Ma la logica del “merito” smette di essere accettabile nel momento in cui non è capace di tenere conto che non è vero che siamo tutti uguali, che nasciamo tutti uguali con le stesse opportunità. Se al criterio meritocratico non si affianca la preoccupazione di offrire a tutti gli strumenti per concorrere il più possibile a pari condizioni alla gara della vita, allora la logica del merito sarà portatrice di innumerevoli ingiustizie e sperequazioni, di fenomeni di marginalizzazione e di esclusione, con tutto il potenziale di conflitto che questo comporta. I numerosi ragazzi che frequentano i doposcuola sparsi nelle parrocchie e negli oratori della nostra grande diocesi rappresentano questo segmento di umanità a serio rischio di esclusione sociale.

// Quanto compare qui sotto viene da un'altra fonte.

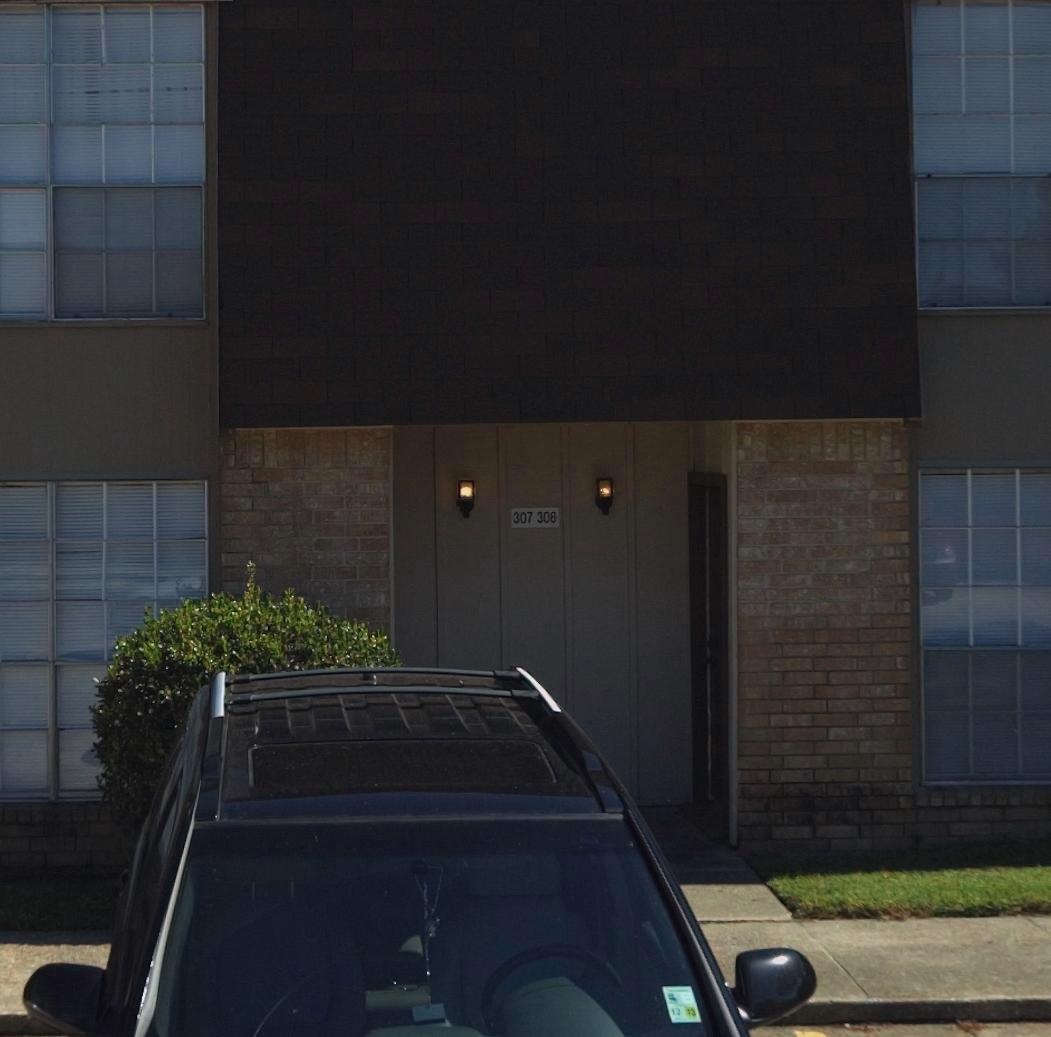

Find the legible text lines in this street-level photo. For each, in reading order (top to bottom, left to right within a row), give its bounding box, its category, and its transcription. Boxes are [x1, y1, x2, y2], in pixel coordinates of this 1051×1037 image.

[511, 509, 535, 525] StreetNumber: 307
[535, 509, 558, 525] StreetNumber: 308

Ragazzi portatori di fragilità di diverso tipo: intellettivo, familiare, culturale, caratteriale. Ragazzi che nella scuola non riescono a trovare il supporto adeguato a colmare queste lacune.
Ragazzi che nei nostri doposcuola trovano molto più che un insegnante di sostegno o un facilitatore linguistico: una comunità che – gratuitamente – mette a loro disposizione competenze e attenzioni educative per dire che a loro noi adulti teniamo, che il loro futuro ci interessa, perché ci interessa il futuro della nostra società. E per fi nire, una parola di gratitudine per i tantissimi volontari che permettono questo servizio tanto anonimo quanto decisivo. Possano sentire nel profondo della loro coscienza il gusto che viene dal sapere che la loro opera rimarrà inscritta per sempre nella vita di questi cittadini del domani e dell’Italia che sarà.